When your children are teenagers, it’s important to have a dog so that someone in the house is happy to see you. ~Nora Ephron
Close family and friends will know that I say often this: My teenager has been, far away, the greatest teacher in my life. I have learned more about myself as a parent, husband, son, friend, and community member. But, admittedly, it’s been a long 18 months with our teen/greatest teacher. While he celebrated his 16th earlier this month, it feels like I’m often engaging more with a five-year old than someone learning to drive a five-speed F150 pickup. And the more that I listen, watch, share, and connect with other parents of teenage boys, one thing has become abundantly clear: We’re all in the same boat. Together. For better or for worse. (I know, that’s three things.)
As a first time parent I vividly recall devouring countless how-to parenting books literally by the shelf (we actually have a dedicated shelf in our house to these titles). In actuality, the past several years (and two more kids later) have seen a decline in my parenting know-how-genre reading. However, drastic times…
I was recently turned on to the garrulously-titled book How to Talk So Teens will Listen and How to Listen So Teens Will Listen by Adele Faber and Elaine Mazlish. Yep, it’s a how to book (I never swore of them to be sure), and it has help to re-frame my listening and more effectively chose the words when talking with our teen.
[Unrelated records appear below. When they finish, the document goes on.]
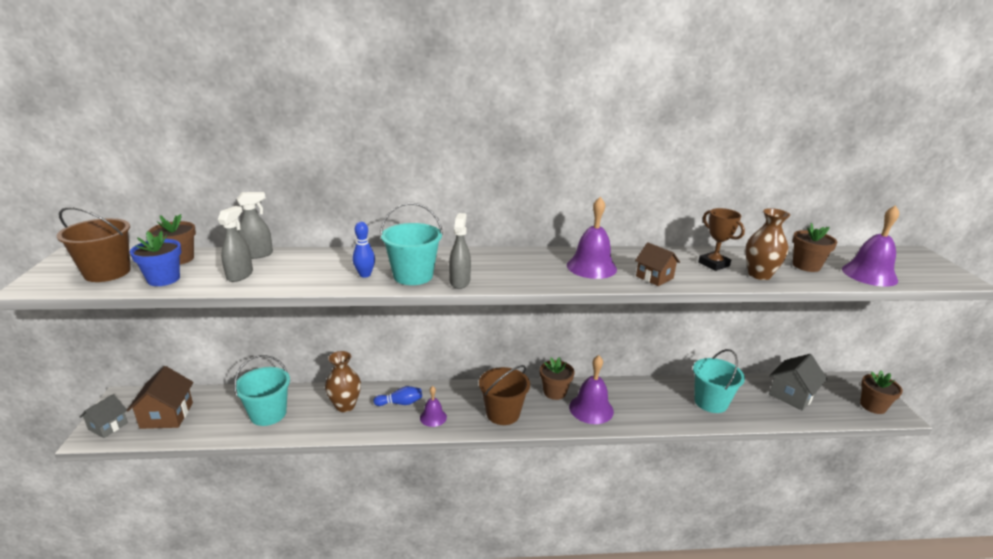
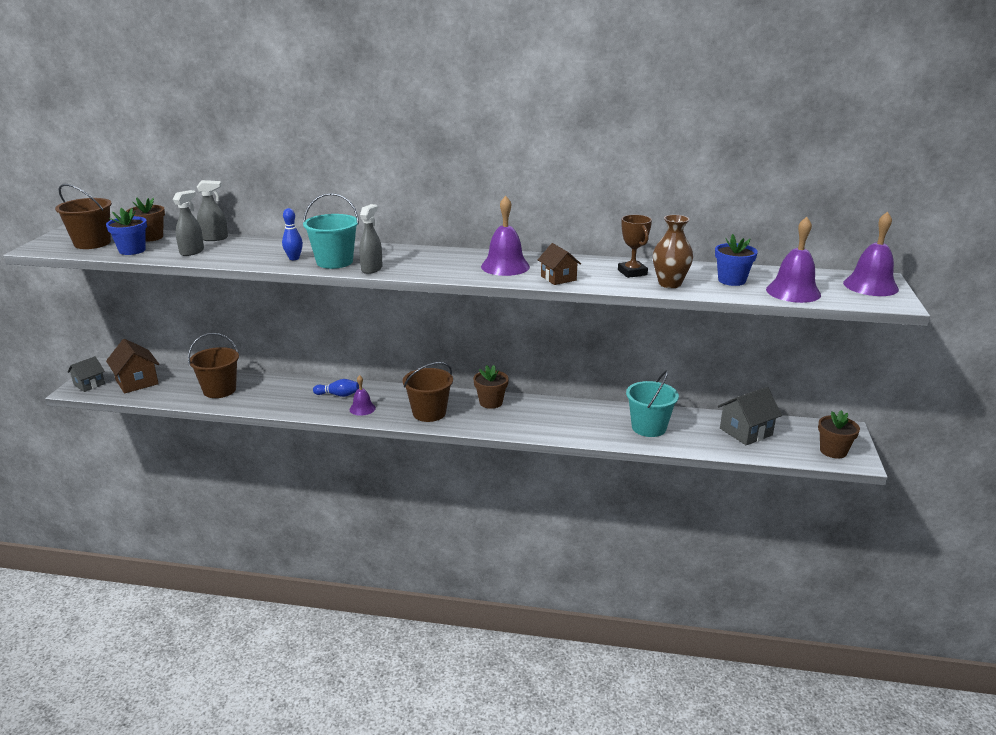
camera: 15 degrees right, 0 degrees up
(167, 415) = (137, 382): brown house -> brown house turned 45 degrees counterclockwise
(268, 414) = (219, 390): turquoise bucket -> brown bucket
(345, 405) = (288, 391): brown vase -> none
(591, 409) = (518, 419): purple bell -> purple bell (870, 286)
(806, 266) = (731, 280): brown flower pot -> blue flower pot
One of the goals that, communication consultants, Adele Faber and Elaine Mazlish, share in writing this book was to offer simple, immediate, tangible, tried and tested techniques and supports for parents of teenagers. The short book is the follow up to Faber and Mazlish’s best selling first book, How to Talk So Kids Will Listen, How to Listen So Kids Will Talk. [NOTE: You do not need to have read this one in order to reap the immediate benefits from their teen version.]
At the moment, I’m three chapters into this very easy, bare-bones read where the authors through an interactive approach address among many issues that come with raising a teenager, including the contentious issue of punishment. I have appreciated the interesting perspective that helps parents to frame and refocus the issue of punishment. While the prevailing view of punishment is to make sure that our teenagers don’t let it happen again, the book argues that this approach gets away from the really important life skill that our teens need to possess: being able to make amends. ‘In other words’, Faber and Mazlish write, ‘for real change to take place, our teenagers need to do their emotional homework. And punishment interferes with that important process.’
Is How to Talk to Teens the long sought after magic bullet of all things teenager-raising parents need? Absolutely not.
But the read is a clean and lean tool for parents of teens and teens-to-be to glean perspectives and attitudes that often clash and result in (what seems) an unending cycle of conflict.
And everybody could use some fresh perspectives.